Tuesday, 13 May 2008

The Real Indiana Jones

Colonel Percy Harrison Fawcett (born 1867) was a British archaeologist and explorer. Along with his son, Jack, Fawcett disappeared under unknown circumstances in 1925 during an expedition to find what he believed to be an ancient lost city in the uncharted jungles of Brazil.

He is said to have been an inspiration for Indiana Jones, the fictional archaeologist/adventurer.
More than 13 separate expeditions have so far failed to discover what happened to Percy Fawcett in the darkest Amazonian jungle and 100 people have died in the attempt.

In later years, things have gone really strange regarding the disappearance of Colonel Fawcett.

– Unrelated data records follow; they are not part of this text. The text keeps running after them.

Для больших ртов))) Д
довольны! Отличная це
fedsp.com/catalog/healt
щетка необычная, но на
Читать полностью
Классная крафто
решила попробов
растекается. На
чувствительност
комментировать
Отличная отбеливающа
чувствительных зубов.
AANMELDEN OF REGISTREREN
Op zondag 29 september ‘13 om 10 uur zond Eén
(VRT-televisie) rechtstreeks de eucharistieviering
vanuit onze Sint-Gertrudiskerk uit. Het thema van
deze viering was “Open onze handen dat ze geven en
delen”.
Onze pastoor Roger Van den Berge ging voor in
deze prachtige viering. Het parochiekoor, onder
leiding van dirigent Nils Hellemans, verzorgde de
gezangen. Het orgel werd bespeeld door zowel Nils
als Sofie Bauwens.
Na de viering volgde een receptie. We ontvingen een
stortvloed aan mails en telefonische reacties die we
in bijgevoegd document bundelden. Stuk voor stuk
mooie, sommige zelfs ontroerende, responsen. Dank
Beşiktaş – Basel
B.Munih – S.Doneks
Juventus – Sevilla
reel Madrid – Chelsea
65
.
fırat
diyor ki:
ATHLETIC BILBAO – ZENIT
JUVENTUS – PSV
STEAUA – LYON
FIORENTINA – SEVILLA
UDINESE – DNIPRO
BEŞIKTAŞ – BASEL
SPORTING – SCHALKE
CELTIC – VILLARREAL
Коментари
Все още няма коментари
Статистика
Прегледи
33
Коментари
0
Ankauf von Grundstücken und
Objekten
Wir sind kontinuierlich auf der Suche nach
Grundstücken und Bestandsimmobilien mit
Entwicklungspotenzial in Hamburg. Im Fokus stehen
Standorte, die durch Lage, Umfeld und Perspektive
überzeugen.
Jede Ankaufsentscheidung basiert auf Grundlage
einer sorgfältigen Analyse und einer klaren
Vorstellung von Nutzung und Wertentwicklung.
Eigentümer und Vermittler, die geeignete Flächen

Professor Henrique de Souza, president of the Brazilian Theosophical Society, believes Fawcett is still alive, living in a subterranean city in the Roncador Mountains of Matto Grosso, where he found the subterranean city of Atlanteans for which he searched.

5 comment(s):

Anonymous said...

During a long time it was a fascinating history in Brazil, but today was solved mystery. The skeletons of Fawcett were found, but his family refused to receive them. They said to prefer to guard the myth of a lost hero of which a pile of bones.
The true history counted by the descendants of the natives who killed him was of what he would have if involved in a discussion with the indigenous boy (curumim) because of a stolen knife. He would have attacked the boy and his father killed him.

Gerard said...

Thanks Kct, for the additional info.

Anonymous said...

The article claimng Fawcett may still be alive seem to date vack to before 1960. Since he was born in 1867, he's either dead or about 140 years old.

Anonymous said...

How many times I hear about the Fawcett history? I don't know, but when I listen again and again this history is better to each day! ;o)

Unknown said...

What utter bullshit that Fawcett was an inspiration for Indiana Jones. If he was, then so was every explorer through the 19th and early 20th centuries. Fawcett didn't cover the same ground as Indiana. He wasn't looking for the same things, he didn't get into it with the Nazis (since he died in 1925) and so on. Why do you repeat some bullshit from Wikipedia (which also cites a comic book) as if it were legitimate history?

This guy did some serious work, and appears to have died in the process, and all today's nitwit generation can do is go, hey he was the inspiration for a dumbass movie. He was the inspiration for a comic book. Because you don't see anything in your lives more important than movies and comic books, you think that's all there is.

This guy was an important discoverer, but all that gets washed away in a tide of juvenile banality.